Advertising characters – fad or strategy?
There’s a fine line when it comes to marketing strategy. On the one hand, companies plan for long-term campaigns that will build brand value in order to slowly drill into the audience’s mind; sometimes without them even realising it. And on the other there’s hitting on an idea that for whatever reason captures a particular resonance, and before you know it, this one-off event leads future marketing campaigns for as long as they’ll last.
Quite often the advertising with the most immediate impact are based around anthromorphosised versions of characters, including things like Flat Eric, the Budweiser frogs, the whole Whassup! thing, Johnny Vegas and Monkey in the UK (which even managed to jump brands completely from digital TV to selling tea), Yellow Pages with Jan here and J.R. Hartley in the UK, and I’m sure that you can think of many more.
It’s quite often hard to tell if a company determined from the outset that they were going to run with this character or ‘theme’ for 6 months regardless of initial impact, if they suddenly found a hit on their hands and so wanted to get as much bang for their buck as possible before the whole thing died down, or if its a mixture of both.

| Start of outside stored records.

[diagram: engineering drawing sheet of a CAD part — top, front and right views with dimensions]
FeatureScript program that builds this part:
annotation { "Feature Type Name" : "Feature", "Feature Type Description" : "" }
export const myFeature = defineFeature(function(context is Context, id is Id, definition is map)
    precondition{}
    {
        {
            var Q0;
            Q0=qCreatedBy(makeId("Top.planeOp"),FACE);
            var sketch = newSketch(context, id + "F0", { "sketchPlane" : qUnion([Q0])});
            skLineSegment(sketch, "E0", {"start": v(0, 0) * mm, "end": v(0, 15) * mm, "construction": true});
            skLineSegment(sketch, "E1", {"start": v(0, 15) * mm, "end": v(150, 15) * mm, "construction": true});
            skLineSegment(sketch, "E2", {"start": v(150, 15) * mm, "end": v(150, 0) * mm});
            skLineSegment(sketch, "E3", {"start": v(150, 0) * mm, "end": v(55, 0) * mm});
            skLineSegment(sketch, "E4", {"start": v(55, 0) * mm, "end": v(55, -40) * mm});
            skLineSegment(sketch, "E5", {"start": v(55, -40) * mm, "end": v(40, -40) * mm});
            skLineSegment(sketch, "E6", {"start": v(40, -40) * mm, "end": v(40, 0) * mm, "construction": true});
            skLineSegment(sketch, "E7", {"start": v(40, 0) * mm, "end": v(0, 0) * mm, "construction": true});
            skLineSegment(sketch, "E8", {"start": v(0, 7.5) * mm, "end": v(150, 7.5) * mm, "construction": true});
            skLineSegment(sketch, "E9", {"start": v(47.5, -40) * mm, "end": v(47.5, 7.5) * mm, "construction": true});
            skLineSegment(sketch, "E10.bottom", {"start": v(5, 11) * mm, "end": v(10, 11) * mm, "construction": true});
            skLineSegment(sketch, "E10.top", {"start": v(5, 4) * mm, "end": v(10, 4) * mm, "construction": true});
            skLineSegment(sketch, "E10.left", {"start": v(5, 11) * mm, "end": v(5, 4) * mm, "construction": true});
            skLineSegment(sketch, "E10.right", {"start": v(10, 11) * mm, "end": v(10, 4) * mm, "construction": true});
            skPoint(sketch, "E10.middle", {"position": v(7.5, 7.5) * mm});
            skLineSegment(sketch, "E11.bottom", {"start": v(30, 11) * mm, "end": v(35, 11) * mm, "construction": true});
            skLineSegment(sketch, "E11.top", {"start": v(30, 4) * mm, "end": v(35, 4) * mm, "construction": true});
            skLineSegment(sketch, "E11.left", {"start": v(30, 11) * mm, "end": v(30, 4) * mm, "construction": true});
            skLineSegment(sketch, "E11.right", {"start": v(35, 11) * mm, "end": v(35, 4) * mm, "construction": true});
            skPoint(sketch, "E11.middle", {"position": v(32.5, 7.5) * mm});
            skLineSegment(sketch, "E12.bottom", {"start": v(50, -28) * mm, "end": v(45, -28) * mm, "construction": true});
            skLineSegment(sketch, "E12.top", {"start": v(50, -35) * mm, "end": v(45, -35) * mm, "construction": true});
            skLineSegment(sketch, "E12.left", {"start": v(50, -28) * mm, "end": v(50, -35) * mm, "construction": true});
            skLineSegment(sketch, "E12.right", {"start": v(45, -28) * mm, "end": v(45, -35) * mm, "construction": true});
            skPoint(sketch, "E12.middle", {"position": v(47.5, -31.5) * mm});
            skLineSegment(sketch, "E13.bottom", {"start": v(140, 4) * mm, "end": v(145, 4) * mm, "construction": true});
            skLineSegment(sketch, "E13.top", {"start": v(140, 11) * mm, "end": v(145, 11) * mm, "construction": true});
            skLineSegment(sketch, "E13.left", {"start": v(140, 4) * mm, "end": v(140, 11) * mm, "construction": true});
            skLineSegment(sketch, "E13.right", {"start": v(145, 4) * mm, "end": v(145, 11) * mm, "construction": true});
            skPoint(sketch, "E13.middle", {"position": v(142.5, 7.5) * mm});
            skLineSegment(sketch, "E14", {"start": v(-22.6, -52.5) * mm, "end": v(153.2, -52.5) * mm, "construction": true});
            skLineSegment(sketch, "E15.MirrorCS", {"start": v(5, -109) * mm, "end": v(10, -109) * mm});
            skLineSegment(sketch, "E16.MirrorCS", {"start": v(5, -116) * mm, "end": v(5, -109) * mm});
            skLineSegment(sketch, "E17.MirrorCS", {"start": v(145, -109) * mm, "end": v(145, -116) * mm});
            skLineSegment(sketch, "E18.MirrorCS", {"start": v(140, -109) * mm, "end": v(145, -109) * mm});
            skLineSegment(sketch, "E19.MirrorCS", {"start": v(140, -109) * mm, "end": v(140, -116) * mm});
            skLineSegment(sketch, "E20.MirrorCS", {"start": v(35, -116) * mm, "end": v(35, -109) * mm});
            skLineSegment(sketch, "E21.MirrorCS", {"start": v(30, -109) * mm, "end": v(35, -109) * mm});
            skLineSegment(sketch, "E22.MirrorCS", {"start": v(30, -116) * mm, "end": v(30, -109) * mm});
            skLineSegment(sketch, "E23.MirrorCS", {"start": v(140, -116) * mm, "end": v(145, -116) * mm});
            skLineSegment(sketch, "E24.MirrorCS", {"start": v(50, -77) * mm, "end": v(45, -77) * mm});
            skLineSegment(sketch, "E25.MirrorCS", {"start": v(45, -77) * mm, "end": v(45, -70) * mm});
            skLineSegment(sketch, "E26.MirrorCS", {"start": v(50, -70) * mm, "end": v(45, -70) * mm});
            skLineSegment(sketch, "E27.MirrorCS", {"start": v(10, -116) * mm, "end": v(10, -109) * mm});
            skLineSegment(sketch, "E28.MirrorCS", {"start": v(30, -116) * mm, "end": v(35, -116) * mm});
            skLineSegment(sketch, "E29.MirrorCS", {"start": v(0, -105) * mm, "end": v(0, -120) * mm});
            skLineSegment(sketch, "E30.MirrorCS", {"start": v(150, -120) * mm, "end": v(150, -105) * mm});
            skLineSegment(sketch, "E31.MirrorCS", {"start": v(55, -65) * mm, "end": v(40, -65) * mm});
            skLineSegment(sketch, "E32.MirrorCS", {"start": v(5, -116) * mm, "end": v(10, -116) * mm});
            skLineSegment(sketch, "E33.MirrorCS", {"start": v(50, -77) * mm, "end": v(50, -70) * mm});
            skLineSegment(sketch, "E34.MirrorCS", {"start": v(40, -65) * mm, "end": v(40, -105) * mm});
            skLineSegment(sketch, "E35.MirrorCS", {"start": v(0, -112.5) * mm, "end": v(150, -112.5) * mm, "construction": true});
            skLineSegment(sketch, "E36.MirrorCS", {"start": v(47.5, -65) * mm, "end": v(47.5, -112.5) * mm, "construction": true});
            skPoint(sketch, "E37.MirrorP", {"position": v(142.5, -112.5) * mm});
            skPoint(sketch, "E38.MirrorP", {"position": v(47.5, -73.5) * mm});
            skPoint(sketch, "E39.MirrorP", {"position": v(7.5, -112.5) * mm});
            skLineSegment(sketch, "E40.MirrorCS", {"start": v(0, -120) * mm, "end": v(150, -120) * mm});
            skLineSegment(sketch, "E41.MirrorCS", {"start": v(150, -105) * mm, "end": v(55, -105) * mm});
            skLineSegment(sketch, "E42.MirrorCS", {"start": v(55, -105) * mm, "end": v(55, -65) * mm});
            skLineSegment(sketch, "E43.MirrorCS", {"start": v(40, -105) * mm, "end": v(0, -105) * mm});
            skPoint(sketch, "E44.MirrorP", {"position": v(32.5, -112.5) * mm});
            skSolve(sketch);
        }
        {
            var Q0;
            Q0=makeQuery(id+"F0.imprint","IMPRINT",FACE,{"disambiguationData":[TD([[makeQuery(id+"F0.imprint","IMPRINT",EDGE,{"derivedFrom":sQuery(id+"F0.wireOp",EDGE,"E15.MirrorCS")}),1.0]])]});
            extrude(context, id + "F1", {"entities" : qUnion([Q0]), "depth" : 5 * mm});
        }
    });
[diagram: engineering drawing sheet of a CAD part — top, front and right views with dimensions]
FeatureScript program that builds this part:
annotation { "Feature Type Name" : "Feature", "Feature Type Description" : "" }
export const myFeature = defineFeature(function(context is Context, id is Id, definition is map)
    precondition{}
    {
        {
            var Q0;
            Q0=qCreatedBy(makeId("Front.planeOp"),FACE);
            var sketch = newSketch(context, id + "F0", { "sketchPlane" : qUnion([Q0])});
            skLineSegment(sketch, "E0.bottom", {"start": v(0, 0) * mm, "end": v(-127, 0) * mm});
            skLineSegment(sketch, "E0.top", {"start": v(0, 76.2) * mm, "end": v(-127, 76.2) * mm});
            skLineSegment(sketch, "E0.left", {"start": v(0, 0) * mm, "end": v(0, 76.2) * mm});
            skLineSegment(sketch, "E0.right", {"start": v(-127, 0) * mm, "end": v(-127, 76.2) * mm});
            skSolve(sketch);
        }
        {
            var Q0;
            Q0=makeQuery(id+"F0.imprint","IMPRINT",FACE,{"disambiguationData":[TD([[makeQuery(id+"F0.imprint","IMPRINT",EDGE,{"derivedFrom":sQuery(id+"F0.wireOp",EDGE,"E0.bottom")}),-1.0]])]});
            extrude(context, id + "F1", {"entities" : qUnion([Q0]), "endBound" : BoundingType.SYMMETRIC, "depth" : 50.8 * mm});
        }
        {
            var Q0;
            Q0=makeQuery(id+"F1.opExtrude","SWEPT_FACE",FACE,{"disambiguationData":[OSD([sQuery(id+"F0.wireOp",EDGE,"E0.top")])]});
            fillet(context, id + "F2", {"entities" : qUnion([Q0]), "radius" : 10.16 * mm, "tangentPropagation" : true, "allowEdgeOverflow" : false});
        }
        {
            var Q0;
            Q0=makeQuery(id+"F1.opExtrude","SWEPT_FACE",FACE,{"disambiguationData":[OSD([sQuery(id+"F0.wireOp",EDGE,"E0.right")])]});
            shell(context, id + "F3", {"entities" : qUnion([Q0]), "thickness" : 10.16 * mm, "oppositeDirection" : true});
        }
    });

At the moment, Australia has the frog and the goat for Trading Post. Aside from the fact that half the country couldn’t work out what the damned frog was saying until it was written on the screen (http://au.answers.yahoo.com/question/index?qid=20100127020503AAFCk9u) the issue is that 1) unless handled very carfeully, the public are going to get sick of this double-act relatively quickly, and so 2) is a short-term campaign blitz campaign more worthwhile than patient chipping away at long-term brand building?
From the industry review (http://www.bandt.com.au/news/8B/0C06698B.asp) it looks as if this campaign is in it for the long-haul (although search engines don’t bring up the Trading Post when you type in ‘goat and frog’), rather than the company hitting on a magical idea by luck through blitz-channels such as social media and more traditional word of mouth. If so, they are going to need to thing very carefully about building long-term brand value when it comes to deciding whether to chop-and-change, or to try and strecth the one-joke concept to its limits.